They have taken every woodworking show off of my PBS station….I have no idea why, other than they would rather run shows about "Cooking with".....I like to eat, but I don't like to cook….Bring back my ww programs before I go nuts and go on a killing spree….....


----------



## BurlyBob (Mar 13, 2012)

Jim I've to agree with you about Scott Phillips and pocket hole screws. Yer also right about watching him to find out what not to do. As for the drinking game, I'm gonna try that and see what SWMBO says when I stagger out of the Man Cave. Don't have any buddies who woodwork or can keep up with me and adult beverages. They're one of my hobbies now that I'm retired I can enjoy them more freely.


----------



## bhacksaw (May 28, 2013)

I too have lost all woodworking shows. I've tried to email and facebook PBS and my local affiliate and have received no explanation.


----------



## DIYaholic (Jan 28, 2011)

With the addition of the digital sub-channels….
PBS now has a nation wide channel called "CREATE".
It broadcasts WW shows EVERY WEEK DAY!!!
Look it up on your local cable provider's list of networks….

Every morning at….
10:00am: Hometime or TOH or Ask TOH….
10:30am: Rough Cut or Woodsmith Shop or American Woodshop….

They repeat the 10:30am show at 4:30pm….

I get my WW show fix via CREATE!!!


----------



## DGunn (Feb 14, 2008)

Mine is not the Woodsmith guys, mine is the Woodwhisperer. Whenever I am typing on my blog, I always hear Marc's voice and wonder how he would try to explain this. I am nowhere near there yet, but I think it is a good goal to aspire to.


----------



## ColonelTravis (Mar 19, 2013)

Funny. I know this is a really old thread just revived but I've got Hendrik Varju's voice in my head a lot. Not just that, but every now and then when I'm doing something really mundane I pretend like I'm Hendrik.

If I'm getting ice for a drink I'll say something like, "OK, now what you don't want to do here is fill up your cup to the top first and then drop a bunch of ice cubes in there. The water will splash out and your hand will get all wet. So what you want to do is put the ice in first. Then fill up the cup.
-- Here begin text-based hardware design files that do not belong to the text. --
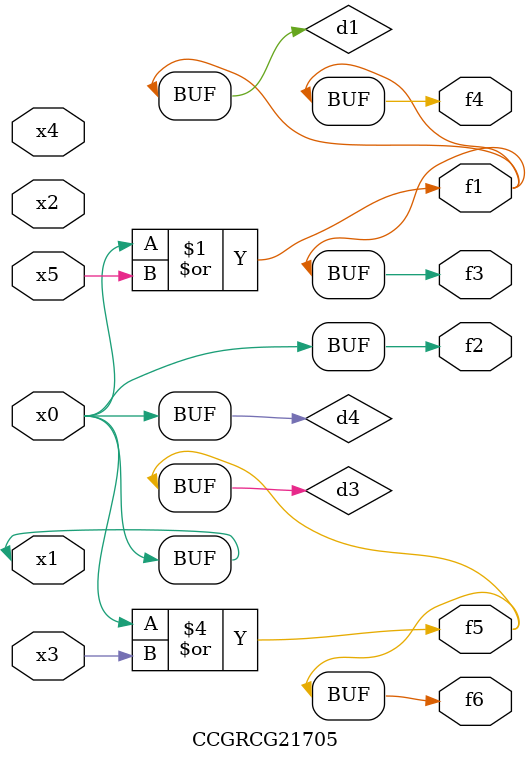
<source format=v>
module CCGRCG21705(
	input x0, x1, x2, x3, x4, x5,
	output f1, f2, f3, f4, f5, f6
);

	wire d1, d2, d3, d4;

	or (d1, x0, x5);
	xnor (d2, x1, x4);
	or (d3, x0, x3);
	buf (d4, x0, x1);
	assign f1 = d1;
	assign f2 = d4;
	assign f3 = d1;
	assign f4 = d1;
	assign f5 = d3;
	assign f6 = d3;
endmodule

</source>
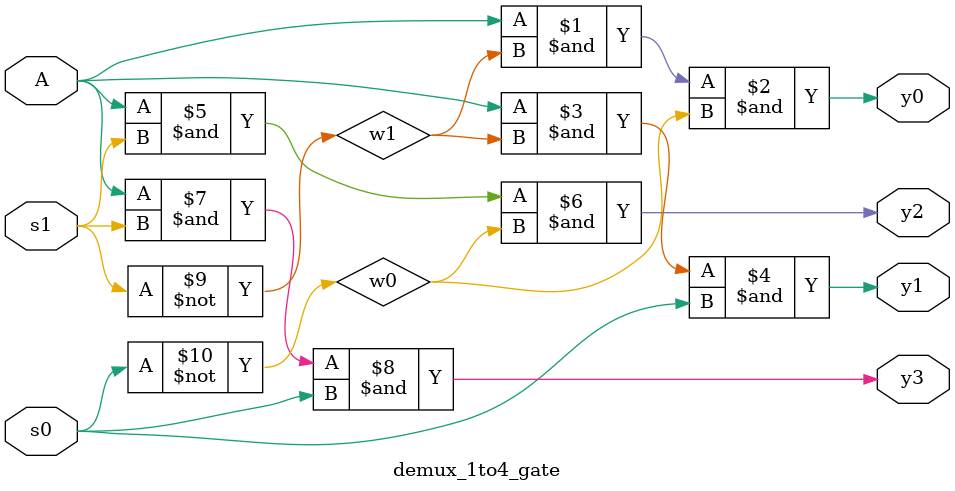
<source format=sv>
module demux_1to4_gate (A,s1, s0,y3, y2, y1, y0);
    input A;
    input s1, s0;
    output y3, y2, y1, y0;
 wire w1, w0;
  not (w1, s1);
  not (w0, s0);
  and (y0, A, w1, w0);  // 00
  and (y1, A, w1, s0);   // 01
  and (y2, A, s1, w0);   // 10
  and (y3, A, s1, s0);    // 11
endmodule

</source>
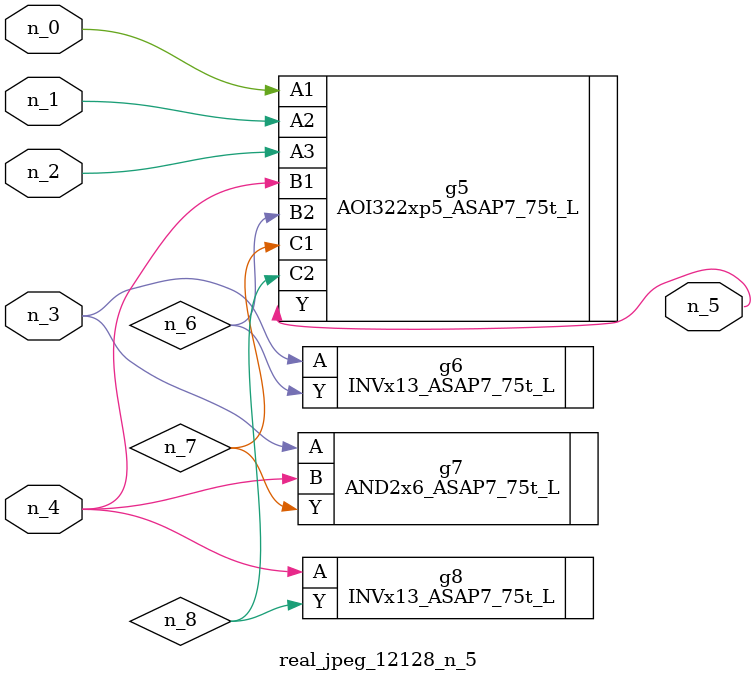
<source format=v>
module real_jpeg_12128_n_5 (n_4, n_0, n_1, n_2, n_3, n_5);

input n_4;
input n_0;
input n_1;
input n_2;
input n_3;

output n_5;

wire n_8;
wire n_6;
wire n_7;

AOI322xp5_ASAP7_75t_L g5 ( 
.A1(n_0),
.A2(n_1),
.A3(n_2),
.B1(n_4),
.B2(n_6),
.C1(n_7),
.C2(n_8),
.Y(n_5)
);

INVx13_ASAP7_75t_L g6 ( 
.A(n_3),
.Y(n_6)
);

AND2x6_ASAP7_75t_L g7 ( 
.A(n_3),
.B(n_4),
.Y(n_7)
);

INVx13_ASAP7_75t_L g8 ( 
.A(n_4),
.Y(n_8)
);


endmodule
</source>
I can't tell you how many times I've heard from cup drinkers they've filled up the cup first and then put in the ice cubes and ended up having to get a paper towel, maybe even two or three paper towels."


----------



## DrDirt (Feb 26, 2008)

I really miss Norm.

Sure he liked brads, but he built more interesting projects, and it didn't seem like you needed to find a specialty slab dealer and sell your first born, like Tommy's show.

All do great work, but I watched Norm and always felt more like "I could/will give that a shot" I think he had great influence on a generation with almost 30 years of NYW


----------



## handsawgeek (Jul 31, 2014)

I record Woodsmith Shop and watch most of the shows. My problem is that I am a hand tool woodworker and everything on Woodsmith Shop is…

"Well, let's go ahead and head over to the table saw and see how to make the perfect cut…."

It's not the show for us hand-tool weirdos, but I still come away with some good info now and then.

C'mon guys….I find ol' Don to be a GREAT TV personality…..


----------